The number of flies collected in some fields in Holmes county and Washington county is increasing. The pastures overall are still looking green, not major damage has been reported and the producers are cutting in their regular schedule.

 

Bermudagrass fields August 2015

During this summer, some areas are experiencing very dry conditions. The frosting appearance in some pastures in Holmes, Washington and Jackson county has been notorious. Most producers sprayed their fields with pyrethroids and cut hay early. We also observed the presence of armyworms.  The picture below shows the presence of armyworms in a Cheyenne bermudagrass pasture.

 

Bermudagrass fields September 2015

In the first week of September the dryer conditions are still present. A few pastures were recently cut and some pastures that are in a growing stage, show a significant damage due to the bermudagrass stem maggot. The picture below shows a bermudagrass stem maggot fly over a Russell pasture.

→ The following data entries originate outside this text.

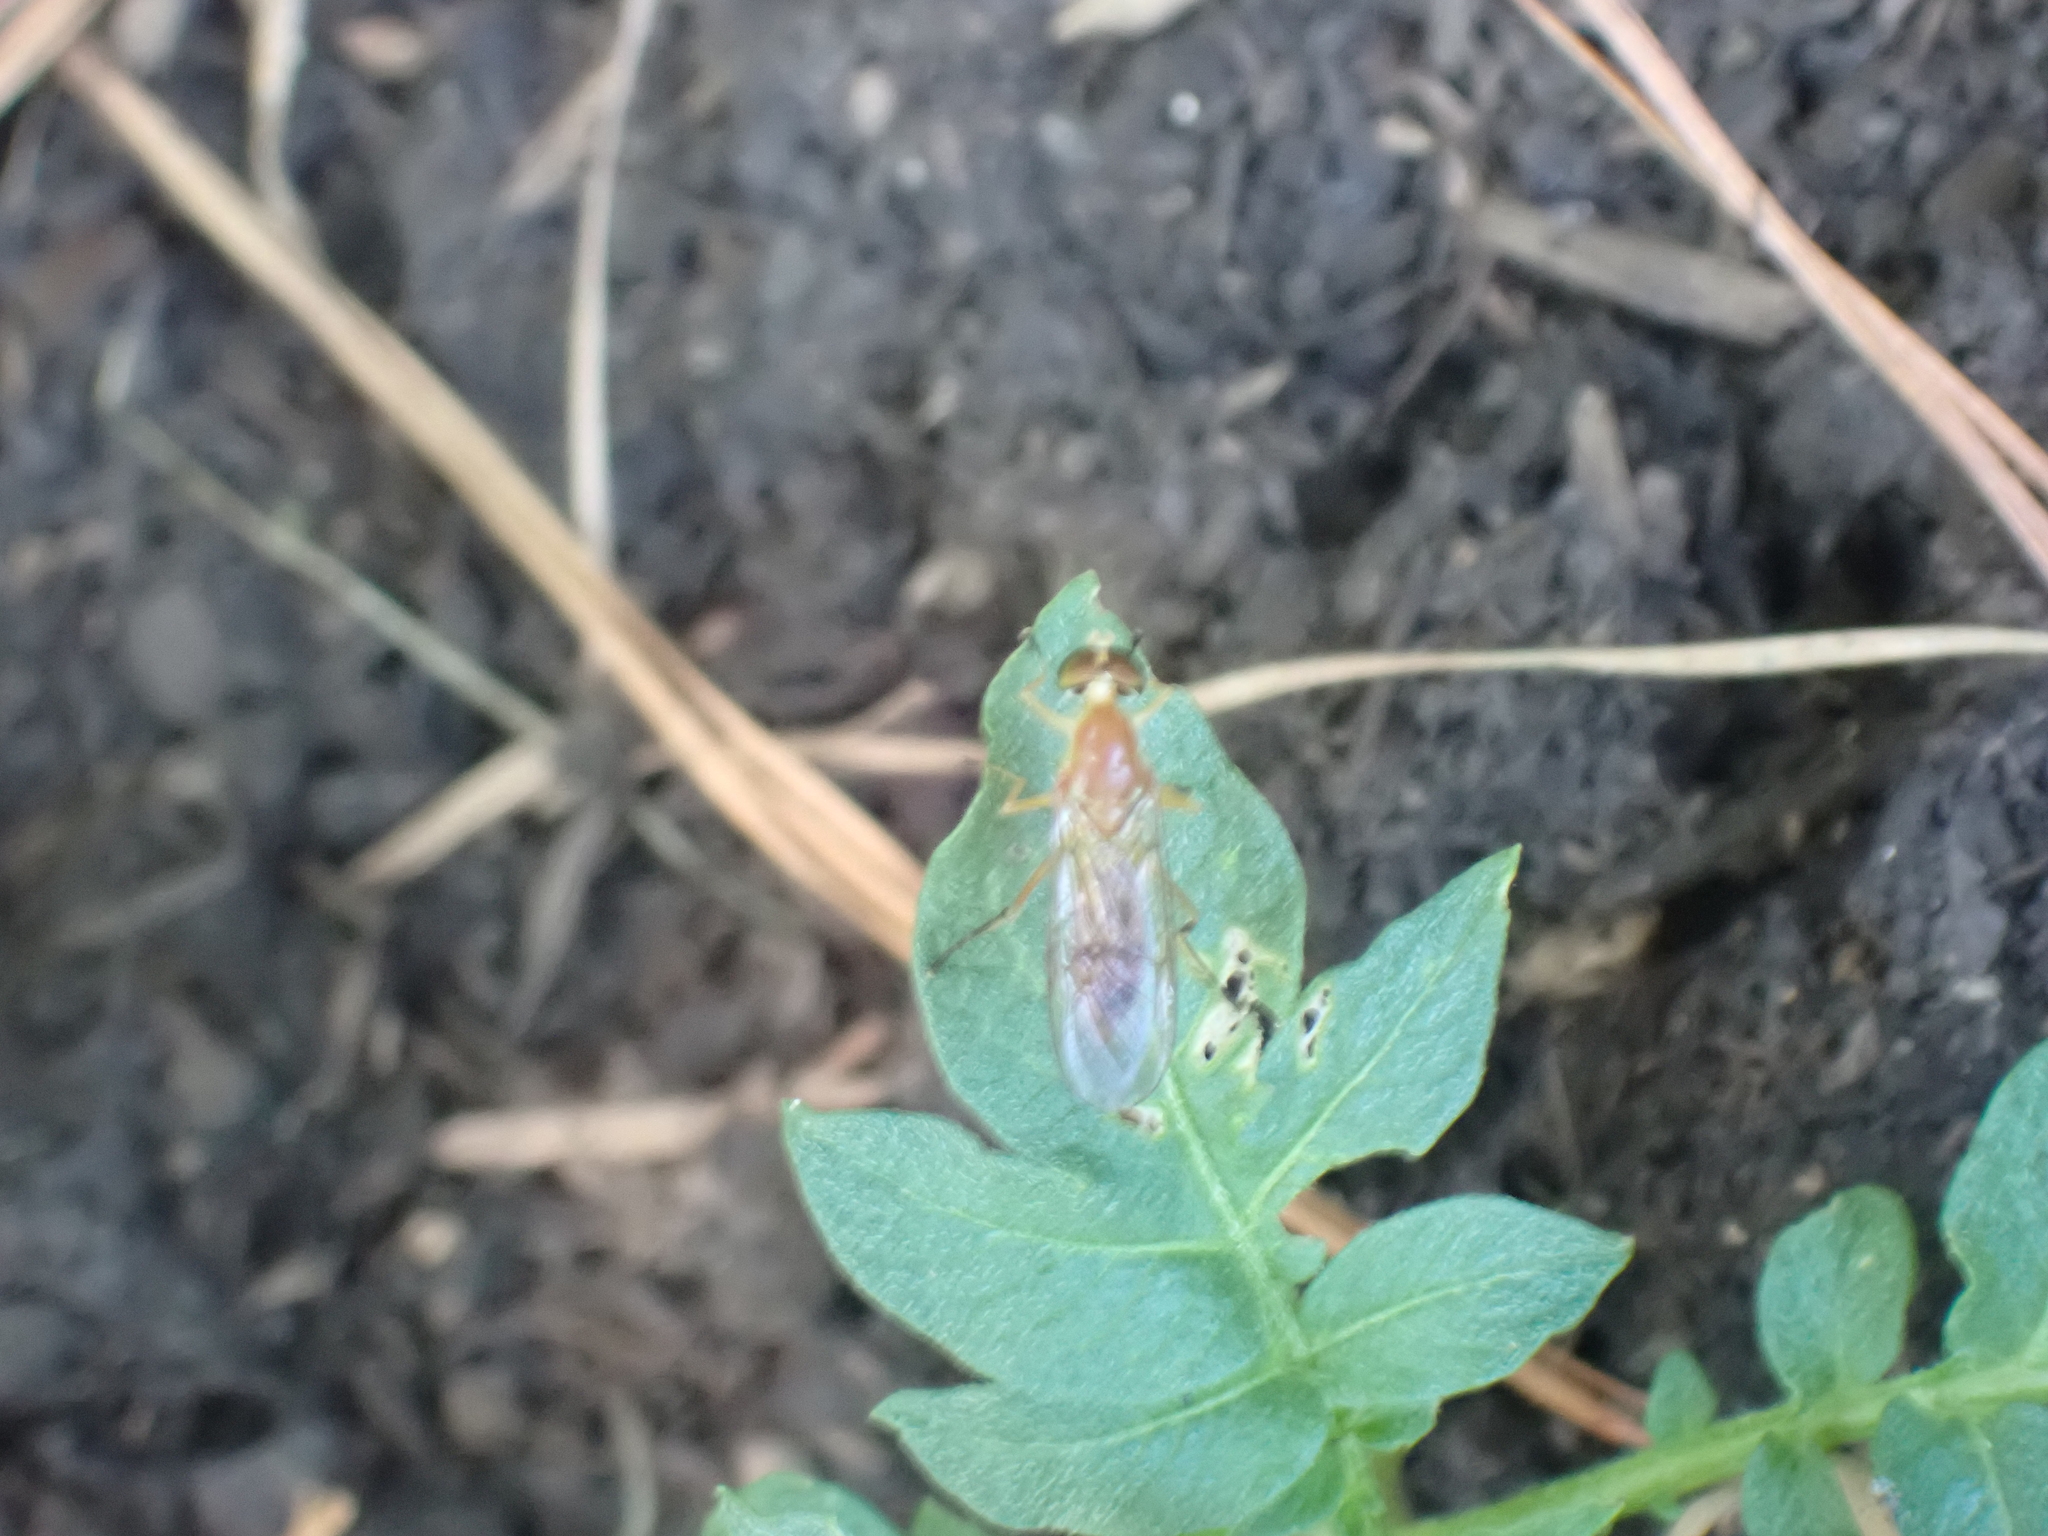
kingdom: Animalia
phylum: Arthropoda
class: Insecta
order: Diptera
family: Stratiomyidae
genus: Ptecticus
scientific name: Ptecticus trivittatus
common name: Compost fly
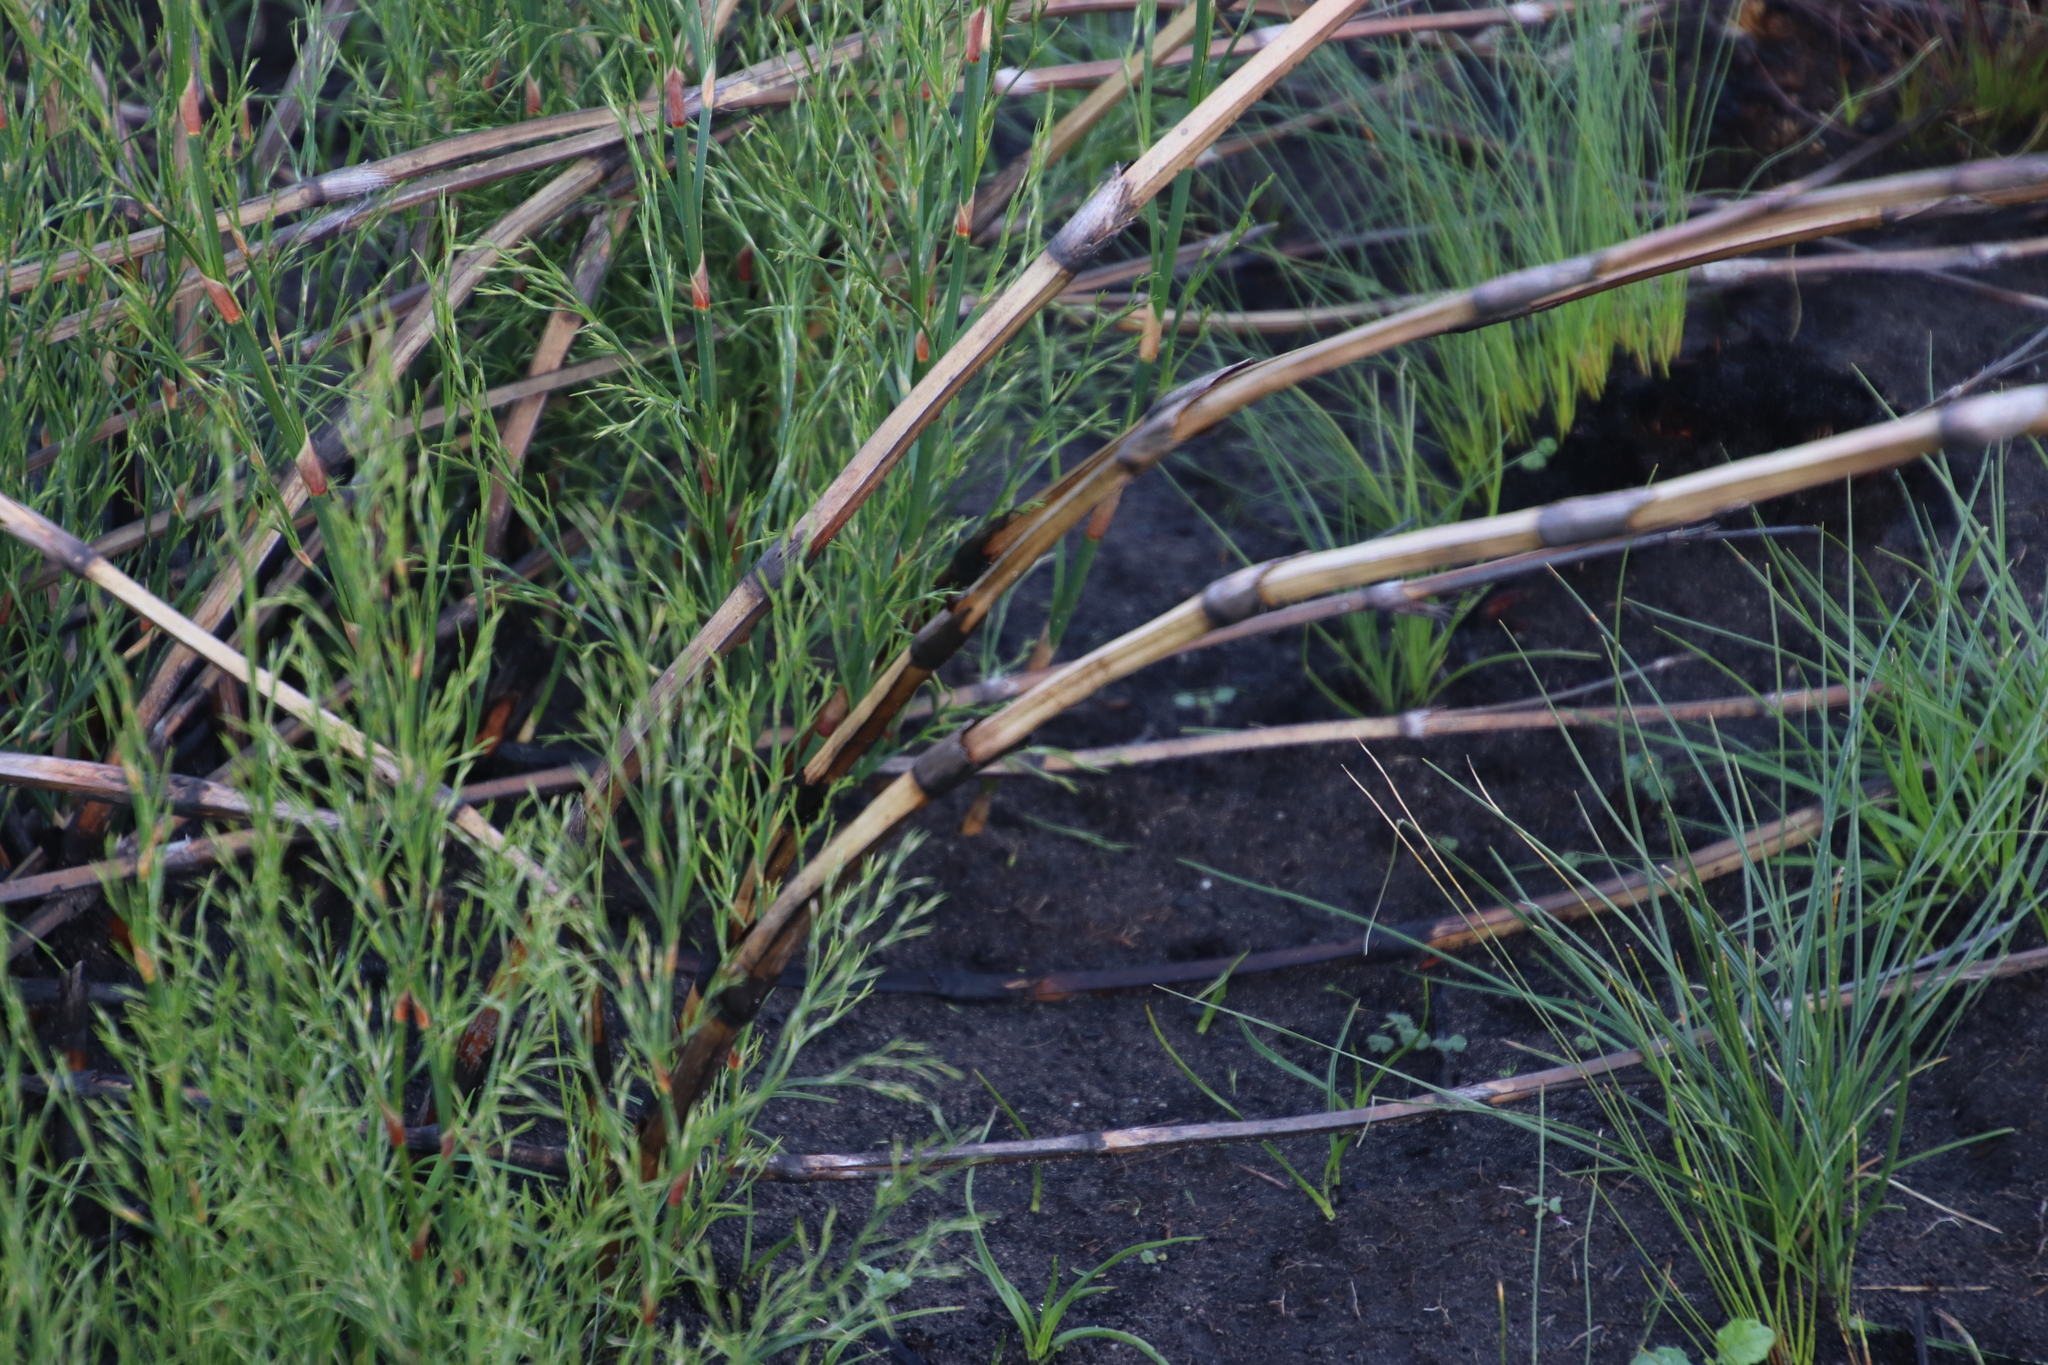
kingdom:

In the middle of September the presence of bermudagrass stem maggot flies in the fields is notorious. Some producers sprayed with Dimilin + Mustang and cut their fields, but the flies are still present in the pastures. ‌

Bermudagrass fields October 2015

We sampled the fields until the second week of October. The presence of the bermudagrass stem maggot was notorious in most of the fields, even though some fields were recently cut for the end of the hay season. October was the month with the highest number of flies collected in the three counties and May the lowest month. We can report for this month in Jackson County, 23 flies per 0.25m2, Holmes County 43.3 flies per 0.25m2, and Washington County 14.6 flies per 0.25m2. There is not difference between the presence of female flies or males during the sample season, among May and October.